* _EXERCISE BRIEF_:
Identify and pull out each line of the entries in which "dunia" occurs.
Top of INFORMATION SHOWN
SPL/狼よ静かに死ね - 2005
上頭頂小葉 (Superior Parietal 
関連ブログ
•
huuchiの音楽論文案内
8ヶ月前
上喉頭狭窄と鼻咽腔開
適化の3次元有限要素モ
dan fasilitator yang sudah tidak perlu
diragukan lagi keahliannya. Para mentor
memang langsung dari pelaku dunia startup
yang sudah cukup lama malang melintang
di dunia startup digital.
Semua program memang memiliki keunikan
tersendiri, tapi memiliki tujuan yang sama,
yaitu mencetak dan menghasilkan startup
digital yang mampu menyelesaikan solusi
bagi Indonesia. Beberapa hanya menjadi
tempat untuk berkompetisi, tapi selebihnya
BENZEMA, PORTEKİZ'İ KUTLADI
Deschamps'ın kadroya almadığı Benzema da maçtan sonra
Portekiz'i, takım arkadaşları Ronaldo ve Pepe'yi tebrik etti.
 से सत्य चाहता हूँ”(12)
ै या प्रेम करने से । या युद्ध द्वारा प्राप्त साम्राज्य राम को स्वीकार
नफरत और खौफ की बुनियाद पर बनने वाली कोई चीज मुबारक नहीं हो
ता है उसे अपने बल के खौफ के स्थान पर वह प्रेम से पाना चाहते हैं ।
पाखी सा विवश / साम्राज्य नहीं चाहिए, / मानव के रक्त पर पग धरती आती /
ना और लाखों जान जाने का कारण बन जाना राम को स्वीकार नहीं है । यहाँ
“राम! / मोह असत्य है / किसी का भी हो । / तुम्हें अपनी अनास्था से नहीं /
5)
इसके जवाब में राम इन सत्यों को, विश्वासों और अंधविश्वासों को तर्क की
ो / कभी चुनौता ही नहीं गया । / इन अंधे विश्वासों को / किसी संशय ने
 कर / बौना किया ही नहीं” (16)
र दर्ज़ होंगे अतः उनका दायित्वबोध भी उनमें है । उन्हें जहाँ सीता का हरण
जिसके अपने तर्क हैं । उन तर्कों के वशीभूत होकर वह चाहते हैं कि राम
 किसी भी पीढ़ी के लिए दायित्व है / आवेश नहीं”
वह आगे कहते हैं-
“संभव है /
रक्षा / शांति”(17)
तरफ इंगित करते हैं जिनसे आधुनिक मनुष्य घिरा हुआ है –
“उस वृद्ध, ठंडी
Bottom of INFORMATION SHOWN
Top of INFORMATION SHOWN
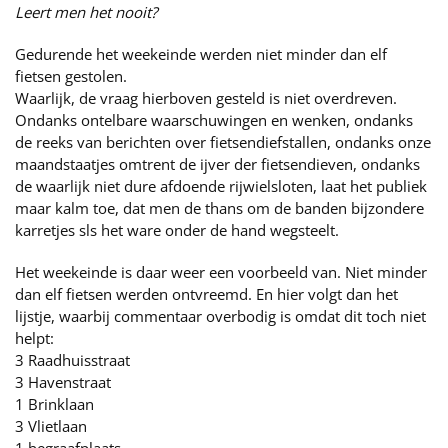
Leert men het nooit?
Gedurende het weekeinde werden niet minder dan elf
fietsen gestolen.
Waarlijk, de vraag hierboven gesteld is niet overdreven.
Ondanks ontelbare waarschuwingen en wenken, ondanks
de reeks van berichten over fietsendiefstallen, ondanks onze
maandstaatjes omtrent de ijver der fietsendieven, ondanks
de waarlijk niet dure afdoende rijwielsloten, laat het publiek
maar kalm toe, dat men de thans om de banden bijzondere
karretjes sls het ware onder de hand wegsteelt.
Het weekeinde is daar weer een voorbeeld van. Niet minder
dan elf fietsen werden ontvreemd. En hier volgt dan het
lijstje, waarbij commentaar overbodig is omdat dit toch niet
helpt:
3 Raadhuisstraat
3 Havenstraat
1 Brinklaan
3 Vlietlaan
Bottom of INFORMATION SHOWN
* _ANSWER SECTION_:
memang langsung dari pelaku dunia startup
di dunia startup digital.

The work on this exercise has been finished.